Friends of the Earth condemns World Trade Organization ruling against Ontario green energy program
WASHINGTON, D.C. — Friends of the Earth was disappointed by today’s ruling by a World Trade Organization tribunal that Ontario, Canada’s “feed-in tariff” program to increase green energy’s share of its electricity market and build local, green energy infrastructure violates international trade law. The decision illustrates how the WTO has put itself in a position to make future choices about climate policy based not on sound climate science, but rather based on trade rules.
The WTO decision comes at a time when a trade war on solar energy policy is well under way. The United States has imposed a 31 percent tariff on solar panels imported from China, alleging violation of U.S. law on unfair subsidies and “dumping” of excess inventory on the U.S. market. China has retaliated by threatening to impose tariffs on poly-silicon imported from the U.S. used to make solar energy products, and by bringing a World Trade Organization complaint against U.S. imposition of countervailing duties on a number of Chinese products including solar panels.

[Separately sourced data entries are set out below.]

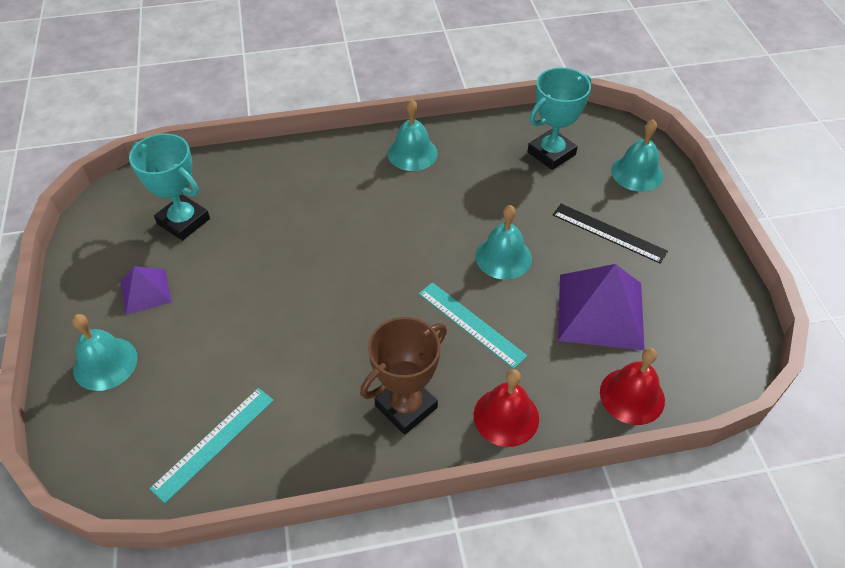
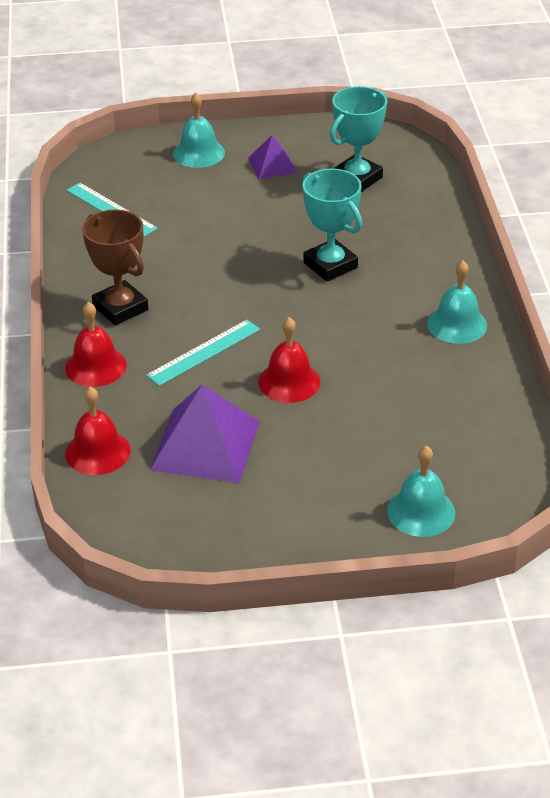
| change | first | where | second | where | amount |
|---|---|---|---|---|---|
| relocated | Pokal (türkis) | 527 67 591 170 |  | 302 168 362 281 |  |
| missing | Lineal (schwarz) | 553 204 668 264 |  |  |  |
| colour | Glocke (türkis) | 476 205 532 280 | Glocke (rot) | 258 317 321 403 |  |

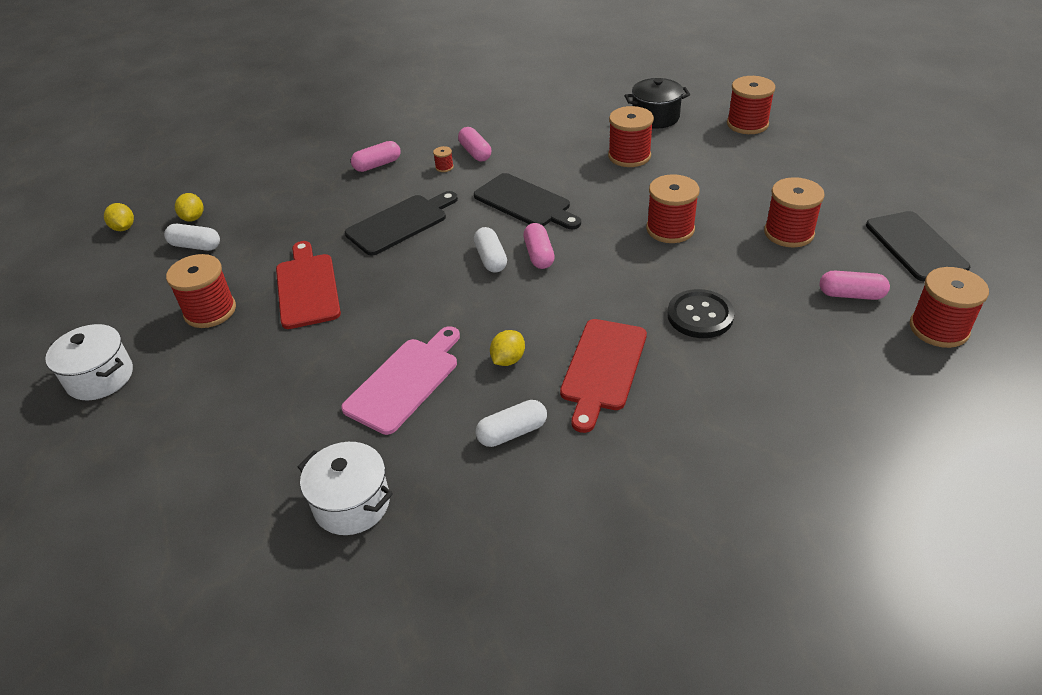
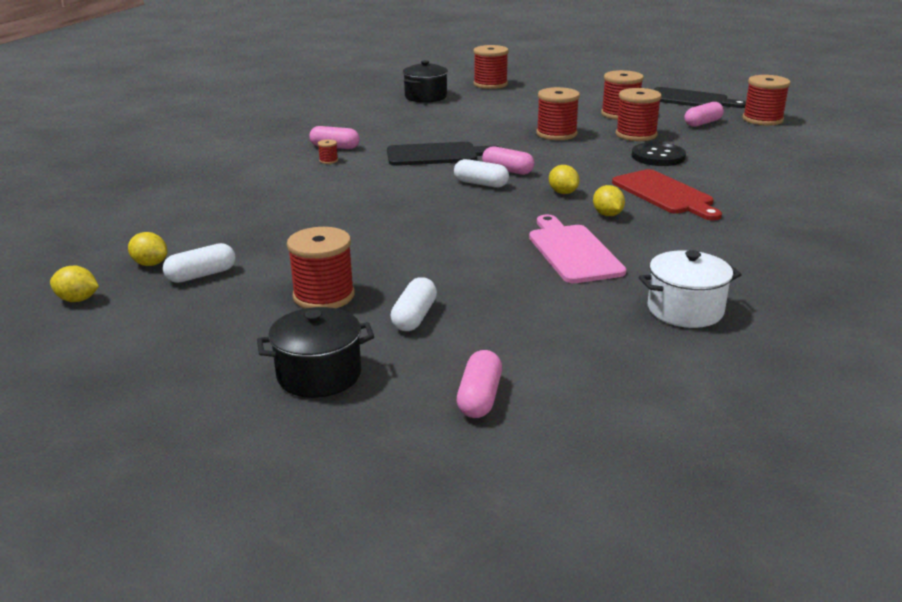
| change | first | where | second | where | amount |
|---|---|---|---|---|---|
| relocated | Garnrolle (rot) | 608 106 654 167 |  | 616 88 662 141 |  |
| relocated | Kapsel (rosa) | 351 141 400 172 |  | 457 350 502 418 |  |
| missing | Schneidebrett (schwarz) | 345 191 458 256 |  |  |  |
| missing | Schneidebrett (rot) | 276 241 341 329 |  |  |  |
| colour | Kochtopf (weiß) | 45 324 133 400 | Kochtopf (schwarz) | 257 307 374 398 |  |
| relocated | Kapsel (weiß) | 476 400 547 447 |  | 391 277 437 331 |  |
| appeared |  |  | Zitrone (gelb) | 549 165 579 194 |  |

Erich Pica, president of Friends of the Earth, had this to say about today’s decision:
“The most unsettling thing about the WTO decision is that it is not an isolated incident — rather it is part of an alarming trend of international trade disputes posing significant risks to global efforts to curb climate change. Trade tribunals that focus on theoretical free market efficiency are becoming the de facto forum for resolving international disputes over climate policy. The World Trade Organization in the Ontario feed-in tariff case favored profits over the planet — unfortunately this is typical of the WTO and other international trade policy makers.
“Climate policy should not be decided by the WTO and similar entities, based on trade law; instead we need to support building a green economy based on climate science.”